The connection between capitalism and ecology

Due to the devastating effects of environmental degradation, the ecological question has received increasing media and social attention, as its consequences are too obvious to be negated further. The social development of the last 200 years has put the earth into a condition, whose enormous consequences affect all life on this world and which will continue to intensify. Air pollution by carbon dioxide, marine and river pollution and the spreading desertification, to name but a few, have already left irreversible damage in the natural balance of the environment, the effects of which cannot yet be calculated. For example, the consequences of the ongoing destruction of the animal and plant world are not yet known. Even if the discussion of the ecological crisis has now found its way into most state policies, this reform policy is not expected to provide a profound solution. Reform policy is the political attempt to resolve social problems by introducing reforms. However, due to their approach to treating symptoms, these reforms usually only address the surface of the problem. Instead of clearly naming the liberal value system’s responsibility for environmental destruction, the causes remain hidden and are reduced to secondary phenomena of the capitalist system such as technologies, fossil fuels and the consumer society. In order to develop an understanding of the connection between social and ecological crises, an analysis is needed that recognizes the unlimited capital and profit orientation of the monopolies as an environmentally and socially destructive ideology of capitalism.

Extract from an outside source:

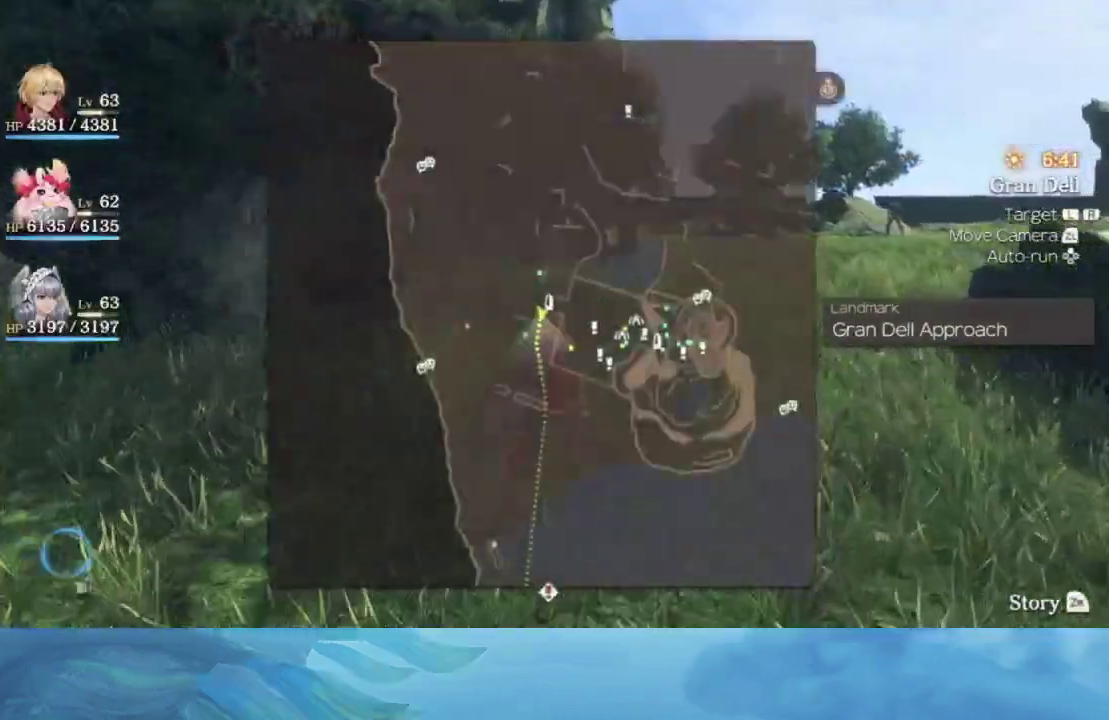
{"buttons": [], "left_stick": "up", "right_stick": "center", "events": []}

The term capitalism describes an economic and social order in which society and its production is geared towards maximizing profits. The means of production (factories, machines, access to raw materials) are privately owned, which means that social life is determined by the interests of the owners of capital. Production is not oriented towards satisfying the basic needs of society, but towards maximizing the profits of a few. Since the majority of the population has no capital, it must earn its living by selling its labor. As a result, the workers are totally dependent on the labor market and the capitalists who control it. Through this dependence, they have completely surrendered to the laws of competition and the concomitant exploitation by the owners of capital. Historically, the emergence of capitalism at the end of the 18th and beginning of the 19th centuries has replaced feudalism as a system of domination. Feudalism is a social system that is dominated by a noble upper class (feudal lords).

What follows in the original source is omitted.